> [Work instruction]: Pull every line of text from the material below and copy it word for word, leaving the pictures out.

+ + + + + + +

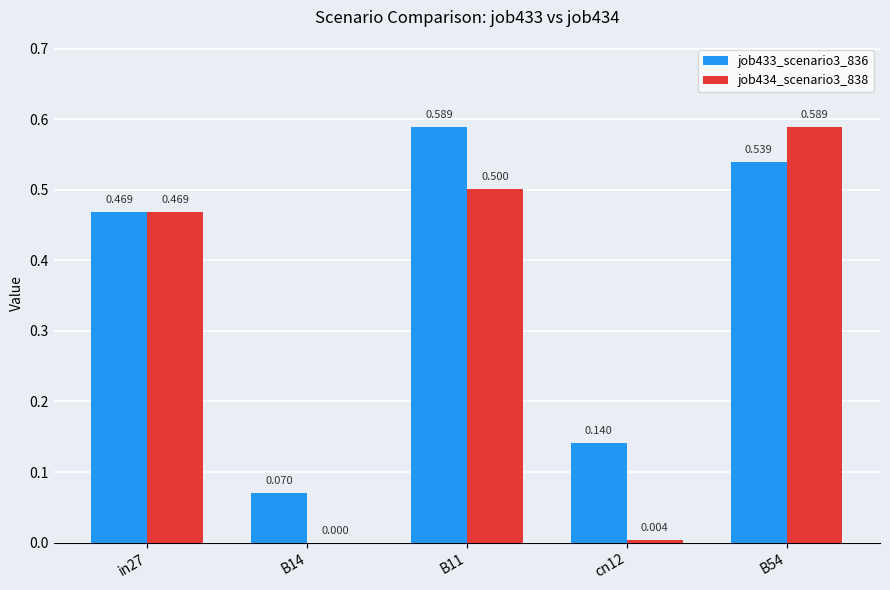

The value of job434_scenario3_838 at in27 is 0.2. True or false?

False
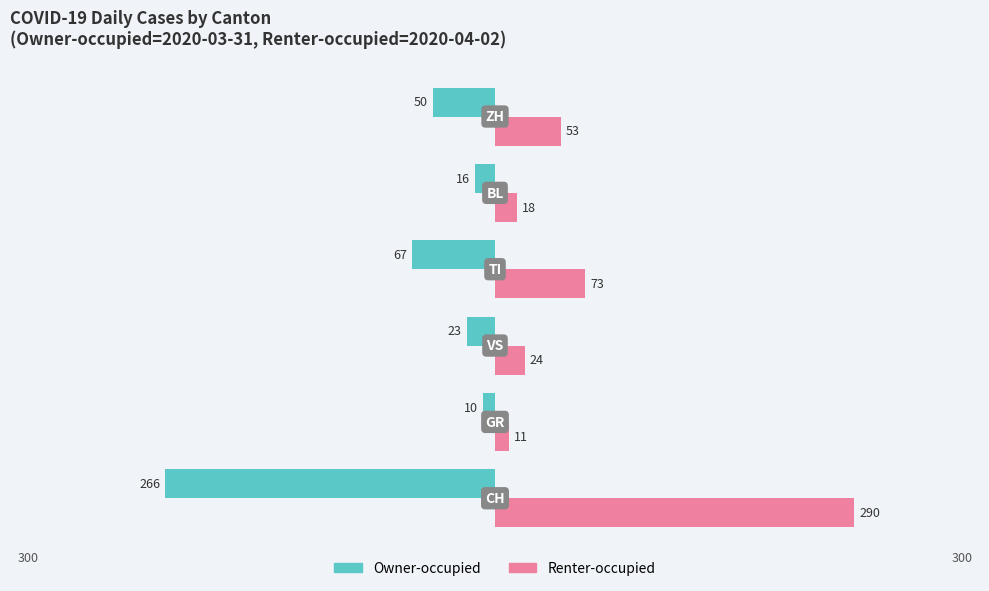

What are all the series names shown in the legend?

Owner-occupied, Renter-occupied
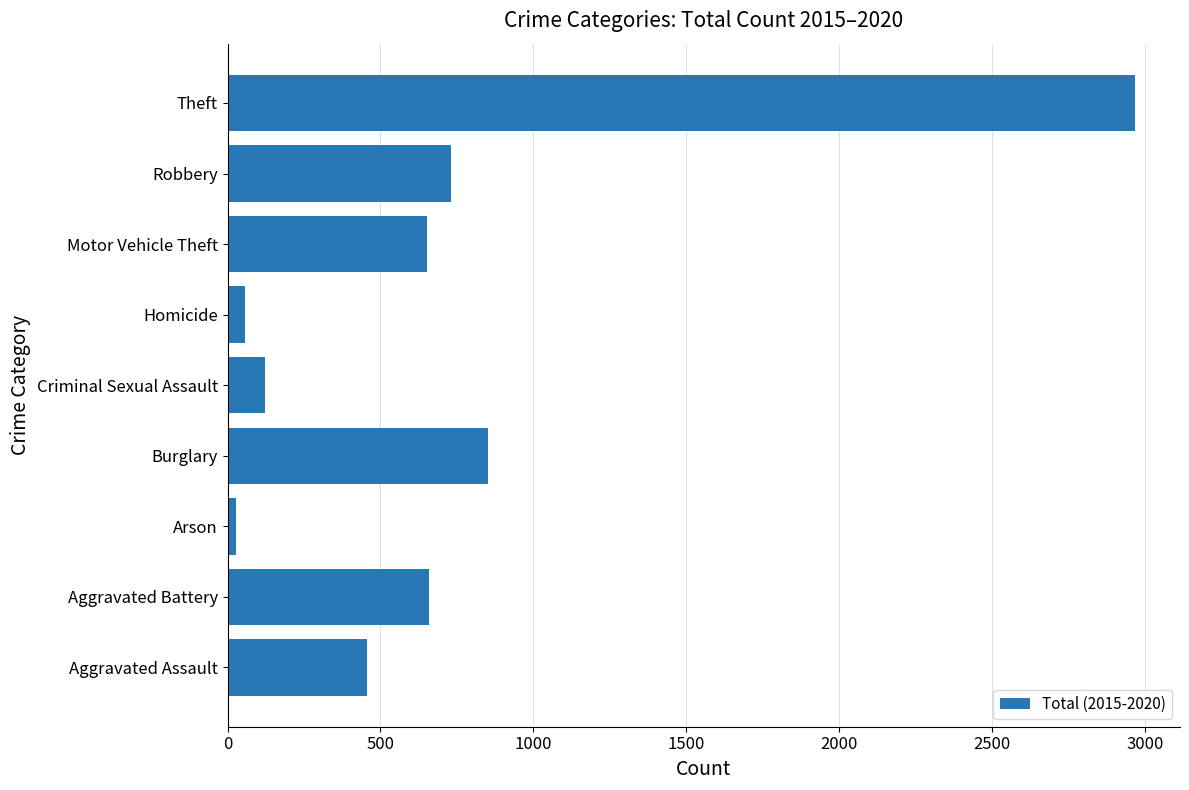

The value at Aggravated Assault is 606. True or false?

False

+ + + + + + +

> [Solved exercise]:
The value of job434_scenario3_838 at in27 is 0.2. True or false?

False

What are all the series names shown in the legend?

Owner-occupied, Renter-occupied

The value at Aggravated Assault is 606. True or false?

False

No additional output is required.